Guenevere believed in family values...especially with her nephew/stepson Mordred. MORDRED? - I can hear jaws dropping: years of conditioning take their toll - Arthur's son by his sister Gwyar/Anna/Morgause (not by Morgen - that's a 20C notion)? - He was Guenevere's lover?
You can see him clearly, pale-faced and furtive, dressed in black, skulking in castle corridors. Even hostile writers usually allow him beauty of a doom-haunted kind: the pale young man leaning on his sword among a great heap of dead men, his damascened armour catching the last light of the sun.
The archetypal Celtic triangle tells of an old King, his young bride, his handsome, gifted nephew/lieutenant: Fionn, Grainne, Diarmaid; March, Essylt, Drustan; Conchobar, Deirdre, Naoise; and Arthur, Gwenhwyfar, Medrawd.

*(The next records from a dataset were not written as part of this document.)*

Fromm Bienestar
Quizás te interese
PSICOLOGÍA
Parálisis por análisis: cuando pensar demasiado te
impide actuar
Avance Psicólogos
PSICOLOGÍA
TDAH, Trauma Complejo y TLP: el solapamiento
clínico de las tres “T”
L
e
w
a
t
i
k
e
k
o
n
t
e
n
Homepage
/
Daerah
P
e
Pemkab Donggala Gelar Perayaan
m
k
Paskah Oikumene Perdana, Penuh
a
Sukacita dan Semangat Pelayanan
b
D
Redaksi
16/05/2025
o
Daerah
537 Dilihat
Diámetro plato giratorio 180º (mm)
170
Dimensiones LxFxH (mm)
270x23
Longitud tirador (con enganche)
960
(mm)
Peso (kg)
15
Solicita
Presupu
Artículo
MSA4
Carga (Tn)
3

But after Lancelot's introduction, Mordred lost half his rôle in the story, leaving his rebellion against Arthur still to be explained. He degenerated into a sneaky, backstabbing (literally, in the case of Sir Lamorak), cowardly villain, while Lancelot made off with the glamour and Guenevere -
Wouldn't YOU be bitter?!
Modern authors have usually followed the French romance tradition, largely inspired by Malory et al., or have strayed even further. T H White, in his tetralogy The Once and Future King, portrayed Mordred as a Gaelic Fascist. In the film version of the musical Camelot, he is a malicious cynic - although David Hemmings' subtle performance hints that this masks a moralist's disillusion with the older generation's sexual hypocrisy. Catherine Christian, in The Sword and the Flame, made him Agravain's lover - using unpleasant prejudices about disloyalty and homosexuality. Equally dubiously, other modern writers have depicted him as in some way physically deformed - the outward shape mirroring the twisted soul, just as Shakespeare depicted Richard III. In 20C-21C, this simply will not do!
Celtic tradition indicates that, as Medrawd, Mordred was once a more noble and attractive character: a Brythonic Diarmaid/Naoise to Arthur's Fionn/Conchobar, a poet like the Pictish Drustan. Medrawd was one of 'The Three Kingly Warriors of Arthur's Court', famous for his courtesy, courage, virtue and gentleness - although his later elopement with Gwenhwyfar earned his listing as one of 'The Three Dishonoured Men of the Island of Britain'. Thomas Gray's poem The Bard, drawing on Welsh tradition, names him among the long-dead poets and harpers. My old edition of Palgrave's Golden Treasury is fazed by this, and suggests bizarrely in the notes that Gray really must mean Merlin! Some prejudices die hard!